### ASSIGNED TASK A:
Copy the dataset rows below verbatim, from the first row through the line that contains "Reading right to".
::: PASSAGE TO READ
By Roderick Conway Morris
VENICE 3 September 2003

 

After a rather lackluster Cannes film festival, there were expectations that Venice, celebrating its 60th edition this year, should stand a good chance of netting those prize catches that had eluded the French selectors or were not yet ready to be dished up this spring -- expectations that were at least partially met during the first days of the festival here.

At the tiller for the second time was Moritz de Hadeln, who ran the Berlin festival for more than two decades. For many years, Woody Allen chose Venice as the venue for his European premieres, but last year deserted to Cannes, to the general dismay of the lagoon dwellers. But de Hadeln enticed him back to Venice this time with his latest, 'Anything Else,' which was the opening, out-of-competition film of the festival (which continues until Saturday). De Hadeln even prevailed on the reclusive Allen to attend the inaugural screening and persuaded him to come onstage to address the guests.

Allen sloped off immediately afterward, excusing himself on the grounds that he never watches his own films, leaving his co-stars Christina Ricci and Jason Biggs to receive the enthusiastic applause at the end of the showing.

'Anything Else' revolves around a trio of neurotic, deeply self-obsessed New Yorkers: David Dobel (Allen), Jerry Falk (Biggs) and Amanda (Ricci). The former two are comedy gag writers and the last an aspiring actress, with a delinquent mother, Paula (Stockard Channing). Ricci is particularly convincing as the maddening Amanda. The script is consistently amusing, and Allen wisely cast himself as an older man and commentator on the love affair between Jerry and Amanda, rather than as one of the chief protagonists.
::::::
::: SOURCE MATERIAL
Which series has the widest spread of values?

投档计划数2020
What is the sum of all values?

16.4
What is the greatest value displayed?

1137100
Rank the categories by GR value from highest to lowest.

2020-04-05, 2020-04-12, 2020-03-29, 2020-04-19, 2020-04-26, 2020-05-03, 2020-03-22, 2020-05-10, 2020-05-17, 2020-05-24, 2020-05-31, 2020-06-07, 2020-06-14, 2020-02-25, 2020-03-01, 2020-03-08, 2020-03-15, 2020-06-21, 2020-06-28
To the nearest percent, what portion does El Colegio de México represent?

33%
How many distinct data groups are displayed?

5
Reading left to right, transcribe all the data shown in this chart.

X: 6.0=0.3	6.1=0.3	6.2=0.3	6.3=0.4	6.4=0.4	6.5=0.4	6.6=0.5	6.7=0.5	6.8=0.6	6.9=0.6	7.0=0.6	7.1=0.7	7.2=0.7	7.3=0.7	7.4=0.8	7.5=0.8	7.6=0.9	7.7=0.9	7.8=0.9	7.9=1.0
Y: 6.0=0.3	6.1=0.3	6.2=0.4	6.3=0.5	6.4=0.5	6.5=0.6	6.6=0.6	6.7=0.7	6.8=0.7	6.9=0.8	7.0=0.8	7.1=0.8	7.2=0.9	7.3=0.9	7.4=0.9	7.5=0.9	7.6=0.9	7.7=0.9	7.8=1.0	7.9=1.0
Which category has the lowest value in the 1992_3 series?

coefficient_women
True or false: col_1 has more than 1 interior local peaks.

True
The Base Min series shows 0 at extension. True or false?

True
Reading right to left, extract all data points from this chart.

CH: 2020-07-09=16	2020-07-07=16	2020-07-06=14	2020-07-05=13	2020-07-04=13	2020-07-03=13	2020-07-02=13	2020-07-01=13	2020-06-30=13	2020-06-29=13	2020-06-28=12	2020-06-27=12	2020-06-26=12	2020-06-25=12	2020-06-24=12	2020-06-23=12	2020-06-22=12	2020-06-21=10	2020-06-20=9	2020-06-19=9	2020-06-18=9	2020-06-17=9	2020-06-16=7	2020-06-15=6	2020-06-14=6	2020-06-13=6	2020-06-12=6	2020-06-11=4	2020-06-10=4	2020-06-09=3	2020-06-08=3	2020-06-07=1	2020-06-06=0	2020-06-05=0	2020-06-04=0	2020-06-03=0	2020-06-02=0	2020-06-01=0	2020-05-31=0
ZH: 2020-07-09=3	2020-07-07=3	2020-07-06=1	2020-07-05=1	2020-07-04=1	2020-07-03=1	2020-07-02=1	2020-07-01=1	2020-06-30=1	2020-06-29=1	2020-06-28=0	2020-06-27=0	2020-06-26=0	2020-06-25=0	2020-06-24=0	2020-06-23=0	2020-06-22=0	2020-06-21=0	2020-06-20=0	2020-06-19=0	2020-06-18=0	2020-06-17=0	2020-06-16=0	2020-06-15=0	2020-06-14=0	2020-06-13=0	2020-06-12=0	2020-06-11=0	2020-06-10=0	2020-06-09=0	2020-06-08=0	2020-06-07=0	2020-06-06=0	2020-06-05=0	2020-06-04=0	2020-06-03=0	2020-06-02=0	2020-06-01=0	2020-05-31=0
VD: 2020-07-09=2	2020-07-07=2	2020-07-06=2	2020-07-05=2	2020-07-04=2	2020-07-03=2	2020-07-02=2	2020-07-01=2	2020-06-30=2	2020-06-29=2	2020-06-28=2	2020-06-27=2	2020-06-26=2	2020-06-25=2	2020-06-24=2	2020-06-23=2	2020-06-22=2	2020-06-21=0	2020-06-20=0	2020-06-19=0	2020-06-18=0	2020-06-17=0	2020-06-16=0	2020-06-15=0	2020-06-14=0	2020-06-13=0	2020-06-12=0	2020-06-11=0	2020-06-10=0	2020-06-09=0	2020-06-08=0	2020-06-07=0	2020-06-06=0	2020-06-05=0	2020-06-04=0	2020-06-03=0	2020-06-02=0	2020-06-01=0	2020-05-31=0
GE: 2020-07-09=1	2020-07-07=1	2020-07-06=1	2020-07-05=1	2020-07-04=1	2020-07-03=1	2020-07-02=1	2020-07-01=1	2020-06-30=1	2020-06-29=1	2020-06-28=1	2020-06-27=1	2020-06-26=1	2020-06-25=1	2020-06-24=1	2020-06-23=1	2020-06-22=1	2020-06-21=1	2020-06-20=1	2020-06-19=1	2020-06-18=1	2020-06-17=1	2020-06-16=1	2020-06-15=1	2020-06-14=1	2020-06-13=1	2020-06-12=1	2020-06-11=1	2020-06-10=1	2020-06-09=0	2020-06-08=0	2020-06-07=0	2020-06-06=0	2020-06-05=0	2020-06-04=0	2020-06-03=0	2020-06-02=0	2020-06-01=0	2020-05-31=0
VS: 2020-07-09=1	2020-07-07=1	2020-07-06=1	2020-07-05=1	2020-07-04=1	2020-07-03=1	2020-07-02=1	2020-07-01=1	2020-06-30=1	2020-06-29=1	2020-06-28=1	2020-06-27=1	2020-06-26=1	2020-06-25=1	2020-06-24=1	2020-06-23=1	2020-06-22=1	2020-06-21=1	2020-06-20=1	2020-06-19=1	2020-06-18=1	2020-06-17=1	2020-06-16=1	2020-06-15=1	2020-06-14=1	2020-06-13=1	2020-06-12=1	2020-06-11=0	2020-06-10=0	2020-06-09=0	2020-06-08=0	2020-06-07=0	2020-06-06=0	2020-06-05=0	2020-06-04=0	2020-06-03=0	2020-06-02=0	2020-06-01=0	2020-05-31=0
::::::
### ASSIGNED TASK B:
Reproduce the stretch of the Venice festival review from "After a rather" through "the festival here.", putting "disappointing" in place of "lackluster".

### WORKED SOLUTION A:
Which series has the widest spread of values?

投档计划数2020
What is the sum of all values?

16.4
What is the greatest value displayed?

1137100
Rank the categories by GR value from highest to lowest.

2020-04-05, 2020-04-12, 2020-03-29, 2020-04-19, 2020-04-26, 2020-05-03, 2020-03-22, 2020-05-10, 2020-05-17, 2020-05-24, 2020-05-31, 2020-06-07, 2020-06-14, 2020-02-25, 2020-03-01, 2020-03-08, 2020-03-15, 2020-06-21, 2020-06-28
To the nearest percent, what portion does El Colegio de México represent?

33%
How many distinct data groups are displayed?

5
Reading left to right, transcribe all the data shown in this chart.

X: 6.0=0.3	6.1=0.3	6.2=0.3	6.3=0.4	6.4=0.4	6.5=0.4	6.6=0.5	6.7=0.5	6.8=0.6	6.9=0.6	7.0=0.6	7.1=0.7	7.2=0.7	7.3=0.7	7.4=0.8	7.5=0.8	7.6=0.9	7.7=0.9	7.8=0.9	7.9=1.0
Y: 6.0=0.3	6.1=0.3	6.2=0.4	6.3=0.5	6.4=0.5	6.5=0.6	6.6=0.6	6.7=0.7	6.8=0.7	6.9=0.8	7.0=0.8	7.1=0.8	7.2=0.9	7.3=0.9	7.4=0.9	7.5=0.9	7.6=0.9	7.7=0.9	7.8=1.0	7.9=1.0
Which category has the lowest value in the 1992_3 series?

coefficient_women
True or false: col_1 has more than 1 interior local peaks.

True
The Base Min series shows 0 at extension. True or false?

True
Reading right to left, extract all data points from this chart.

### WORKED SOLUTION B:
After a rather disappointing Cannes film festival, there were expectations that Venice, celebrating its 60th edition this year, should stand a good chance of netting those prize catches that had eluded the French selectors or were not yet ready to be dished up this spring -- expectations that were at least partially met during the first days of the festival here.